As I view it, the requirement that a plaintiff in a civil action must establish the facts essential to his claim by a preponderance of the evidence is not an empty formality, nor is the necessity that the trial judge make this requirement clearly known to the jury a meaningless ritual, notwithstanding the artificiality
Here the question whether an assault occurred was fundamental to the claims of negligence and unseaworthiness. This was recognized in the interrogatories, for consideration of interrogatories 3 and 4 was made conditional on an affirmative answer to interrogatory 1 which inquired whether the assault occurred. Moreover, interrogatory 2, which was also conditional on an affirmative answer to interrogatory 1, inquired whether Faifua hit Lawrence with a sandbag and was essential to the claim of unseaworthiness which was based on Faifua not being of equal disposition to the ordinary man of his calling. Yet neither in the general charge nor in the submission of the interrogatories to the jury was there any instruction that plaintiff had the burden of proving an assault, either a simple one or with a sandbag. If the jury had exercised an acutely discriminating judgment it might perhaps have inferred that there was some difference in the standard it was to use in reaching its answers to the first two interrogatories as distinguished from the last two interrogatories. On the other hand if the jury had no such finely discriminating judgment, I find it difficult to understand how the general instruction on burden of proof of negligence and unseaworthiness could have given it any direction on the standard it was to apply earlier in answering the first two interrogatories relating to the assault.
The fundamental nature of the error is not diminished because the jury answered interrogatories 1 and 2 in the affirmative. I think we are unjustified in projecting on to the jury our own knowledge and consequently assuming that it must have believed that the evidence on these two questions preponderated in favor of the plaintiff. We have no reason to exclude the equally likely surmise that the jury might have thought that the evidence was in balance or even that the defendant had not met a burden which rested on it to show that its own boatswain, Faifua, had not committed the assault. In any event, I think the need to speculate upon this shows the error which the court below committed in rejecting the request that it charge the jury that the plaintiff had the burden of proof of the affirmative of interrogatories 1 and 2.
Moreover, in this case, where special interrogatories were submitted to the jury for its answer, Rule 49(a) requires that “[t]he court shall give to the jury such explanation and instruction concerning the matter thus submitted as may be necessary to enable the jury to make its findings upon each issue.” Since nothing had been said by the court in its general charge on the burden of proof as to the claim of an assault, or an assault with a sandbag, the court in submitting these two interrogatories should have told the jury that the burden of proving the assault or the assault with a sandbag rested upon the plaintiff. The inadequacy in the charge on burden of proof was twice called to the attention of the trial judge, and a specific request was made for an instruction on plaintiff’s burden of proof with regard to the submission of the interrogatories on the assault, but the request was denied.
I believe that the error, called to the attention of the trial judge in accordance with Rule 52, was one which affected the substantial rights of the parties (see Rule 61). I therefore would reverse and award a new trial.
KALODNER, Circuit Judge, joins in this dissent.

▶ **Exercise**: Return the dissent's wording from "I believe that" up to and including "in this dissent.", copied word for word. The records after this point have no connection to the dissent.

▶ **Material shown**:
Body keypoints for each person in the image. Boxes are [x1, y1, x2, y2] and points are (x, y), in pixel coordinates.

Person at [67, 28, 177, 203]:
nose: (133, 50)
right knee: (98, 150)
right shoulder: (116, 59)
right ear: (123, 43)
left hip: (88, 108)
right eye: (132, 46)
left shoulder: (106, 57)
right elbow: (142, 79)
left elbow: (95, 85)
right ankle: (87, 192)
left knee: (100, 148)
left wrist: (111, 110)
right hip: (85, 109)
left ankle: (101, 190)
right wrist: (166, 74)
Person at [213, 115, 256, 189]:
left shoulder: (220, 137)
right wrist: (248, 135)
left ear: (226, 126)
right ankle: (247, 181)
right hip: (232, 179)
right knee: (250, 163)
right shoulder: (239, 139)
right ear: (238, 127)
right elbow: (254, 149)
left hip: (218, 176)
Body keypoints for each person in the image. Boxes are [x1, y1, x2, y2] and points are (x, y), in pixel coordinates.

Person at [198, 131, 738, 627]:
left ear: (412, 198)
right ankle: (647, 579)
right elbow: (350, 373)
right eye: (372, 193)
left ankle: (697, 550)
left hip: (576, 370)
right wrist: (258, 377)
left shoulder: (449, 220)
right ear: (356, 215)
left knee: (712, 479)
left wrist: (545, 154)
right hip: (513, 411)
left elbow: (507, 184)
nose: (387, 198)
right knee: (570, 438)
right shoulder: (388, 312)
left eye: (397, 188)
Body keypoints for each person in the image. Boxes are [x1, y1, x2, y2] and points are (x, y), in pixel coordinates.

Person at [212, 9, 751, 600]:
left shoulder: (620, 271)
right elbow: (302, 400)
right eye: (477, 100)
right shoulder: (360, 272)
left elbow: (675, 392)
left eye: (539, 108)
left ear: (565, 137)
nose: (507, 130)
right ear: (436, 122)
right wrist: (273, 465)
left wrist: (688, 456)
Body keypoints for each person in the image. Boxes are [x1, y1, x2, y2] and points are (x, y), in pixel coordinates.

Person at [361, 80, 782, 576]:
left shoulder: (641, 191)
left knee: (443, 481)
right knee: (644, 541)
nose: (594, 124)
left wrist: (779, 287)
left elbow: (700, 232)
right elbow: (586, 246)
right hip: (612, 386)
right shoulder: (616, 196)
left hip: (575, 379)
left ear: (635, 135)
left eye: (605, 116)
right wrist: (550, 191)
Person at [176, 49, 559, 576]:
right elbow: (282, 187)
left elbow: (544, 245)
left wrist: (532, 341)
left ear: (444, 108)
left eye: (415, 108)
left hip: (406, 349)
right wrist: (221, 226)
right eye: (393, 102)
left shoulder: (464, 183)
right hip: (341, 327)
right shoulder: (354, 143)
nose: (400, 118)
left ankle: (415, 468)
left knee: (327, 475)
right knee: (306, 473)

▶ **Final answer**:
I believe that the error, called to the attention of the trial judge in accordance with Rule 52, was one which affected the substantial rights of the parties (see Rule 61). I therefore would reverse and award a new trial.
KALODNER, Circuit Judge, joins in this dissent.